Problems and tasks ->
1. Please change "programmer" to "programming device" in the Flowcode configuration notes between "Even if you" and "programming micocotroller chip.", inclusive, and give that span again.
2. According to the Flowcode configuration notes, what does selecting 'Chip' then 'Compile to Hex' create?

Supplied passage ->
Using the internal oscillator:
A lot of microcontrollers must have C box at the beginning of Main with something like
osccon = 0x60; (This makes the microcontroller I'm using run with internal oscillator at 4MHz).
Or osccon = 0x70; (This makes the microcontroller I'm using run with internal oscillator at 8MHz).
Consult the microcontroller datasheet for more details. Don't forget the semicolon at the end of C statement

Even if you have not got a Matrix EB006 or other Matrix programmer it is a good idea to have PPP installed and with both Flowcodes V3 and V4 select 'Chip', 'Compiler options' then have 'Use external program to set configuration options' selected. Then click OK. This will ensure the correct configuration is sent to chip via compiled hex file.
Now select 'Chip', 'Configure' then click 'Switch To Expert Config Screen'. If you have not got matrix programmer or pickit, then just select 'Chip' then 'Compile to Hex'. This will create a file with the project name and hex extension, which can be loaded into your programmer for programming micocotroller chip.

Extracted information ->
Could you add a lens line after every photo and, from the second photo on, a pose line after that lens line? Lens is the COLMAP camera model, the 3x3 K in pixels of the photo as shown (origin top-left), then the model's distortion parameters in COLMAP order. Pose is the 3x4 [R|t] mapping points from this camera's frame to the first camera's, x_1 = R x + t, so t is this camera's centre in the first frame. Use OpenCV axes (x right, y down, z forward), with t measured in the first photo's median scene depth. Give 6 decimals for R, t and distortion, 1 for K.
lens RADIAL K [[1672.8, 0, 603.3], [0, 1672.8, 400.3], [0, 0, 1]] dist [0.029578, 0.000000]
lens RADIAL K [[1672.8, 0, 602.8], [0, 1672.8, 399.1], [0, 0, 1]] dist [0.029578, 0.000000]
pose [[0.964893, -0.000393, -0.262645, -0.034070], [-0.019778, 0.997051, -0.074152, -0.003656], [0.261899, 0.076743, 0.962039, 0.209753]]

--

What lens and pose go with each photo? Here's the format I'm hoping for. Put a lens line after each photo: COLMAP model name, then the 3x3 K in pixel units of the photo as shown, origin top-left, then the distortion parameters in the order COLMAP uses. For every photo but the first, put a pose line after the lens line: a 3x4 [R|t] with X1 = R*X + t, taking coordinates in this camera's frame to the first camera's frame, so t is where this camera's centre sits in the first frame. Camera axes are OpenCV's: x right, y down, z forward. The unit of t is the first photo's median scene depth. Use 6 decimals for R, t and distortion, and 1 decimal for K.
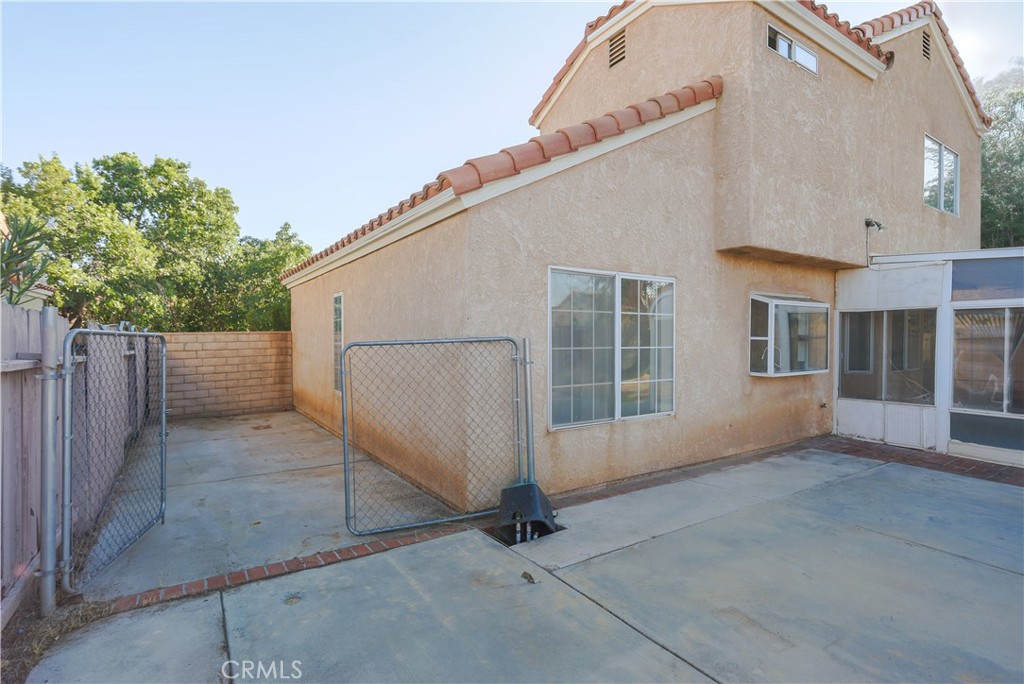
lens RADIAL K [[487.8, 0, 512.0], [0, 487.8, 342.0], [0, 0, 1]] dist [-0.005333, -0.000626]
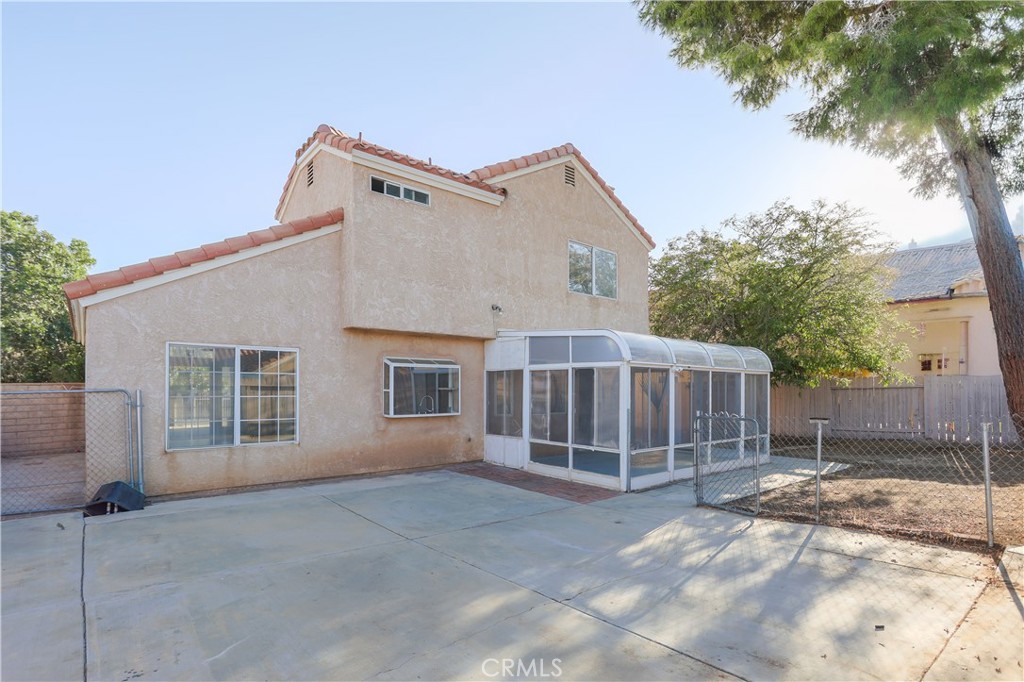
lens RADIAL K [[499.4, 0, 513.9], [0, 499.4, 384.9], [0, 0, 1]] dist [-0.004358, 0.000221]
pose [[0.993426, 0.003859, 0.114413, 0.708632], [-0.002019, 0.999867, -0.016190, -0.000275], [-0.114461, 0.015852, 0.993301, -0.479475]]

...

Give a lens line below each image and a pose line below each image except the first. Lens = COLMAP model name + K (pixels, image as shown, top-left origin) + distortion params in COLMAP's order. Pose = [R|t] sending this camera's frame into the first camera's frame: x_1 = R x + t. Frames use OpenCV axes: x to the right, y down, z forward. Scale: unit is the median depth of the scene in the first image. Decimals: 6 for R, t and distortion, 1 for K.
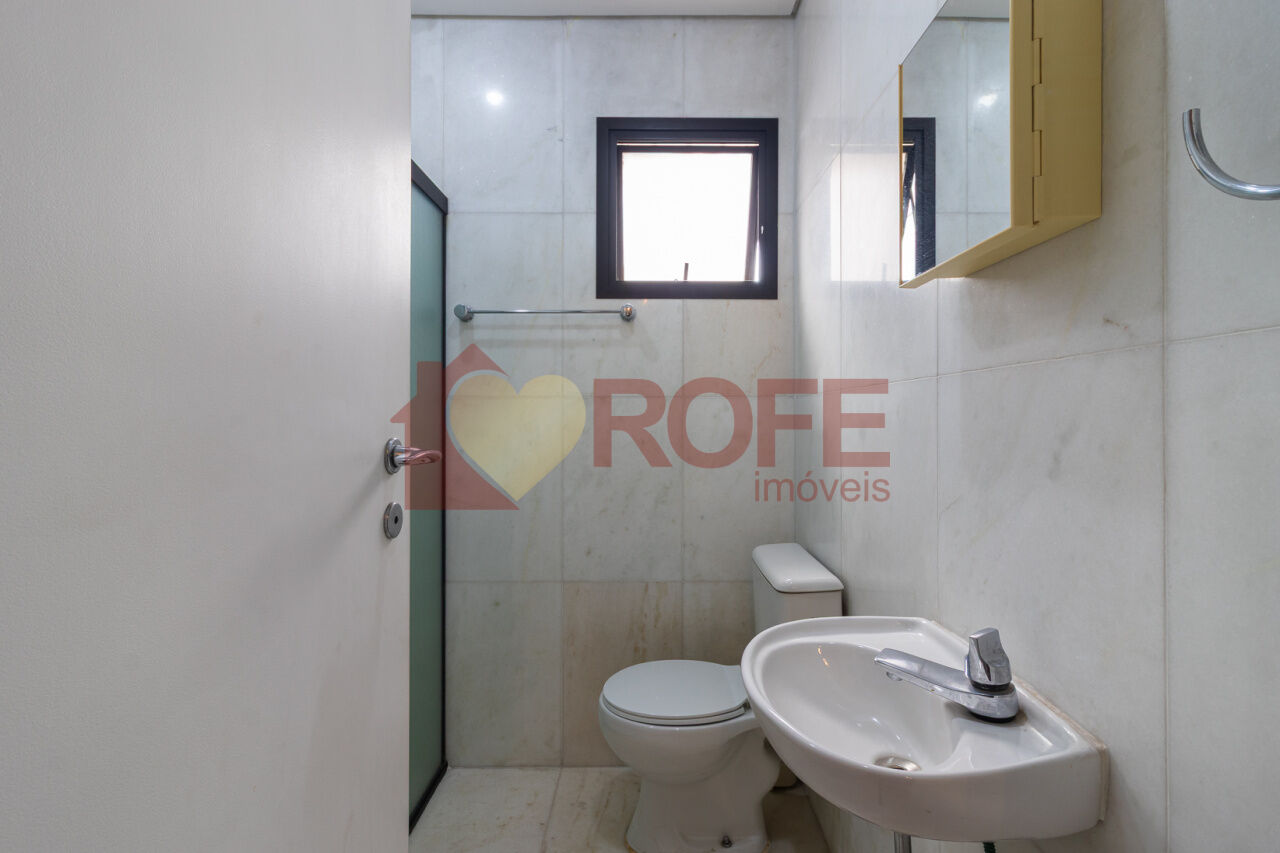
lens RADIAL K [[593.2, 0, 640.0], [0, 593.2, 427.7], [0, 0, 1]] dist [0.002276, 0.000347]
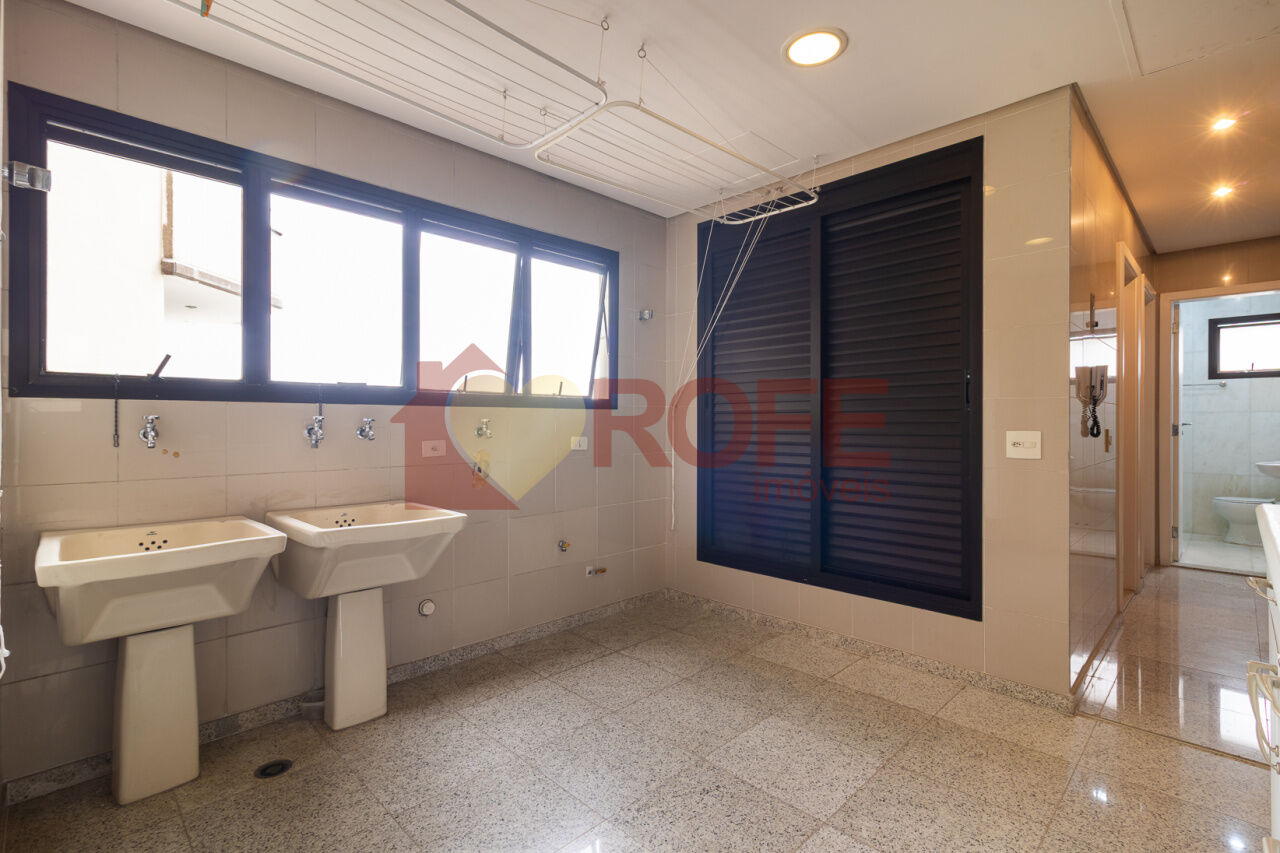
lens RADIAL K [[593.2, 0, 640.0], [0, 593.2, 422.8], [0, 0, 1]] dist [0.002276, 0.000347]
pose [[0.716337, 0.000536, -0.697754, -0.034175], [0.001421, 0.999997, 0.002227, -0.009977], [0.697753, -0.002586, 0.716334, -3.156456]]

Task solutions ->
1.
Even if you have not got a Matrix EB006 or other Matrix programming device it is a good idea to have PPP installed and with both Flowcodes V3 and V4 select 'Chip', 'Compiler options' then have 'Use external program to set configuration options' selected. Then click OK. This will ensure the correct configuration is sent to chip via compiled hex file.
Now select 'Chip', 'Configure' then click 'Switch To Expert Config Screen'. If you have not got matrix programming device or pickit, then just select 'Chip' then 'Compile to Hex'. This will create a file with the project name and hex extension, which can be loaded into your programming device for programming micocotroller chip.

2. A file with the project name and a hex extension, which can be loaded into your programmer.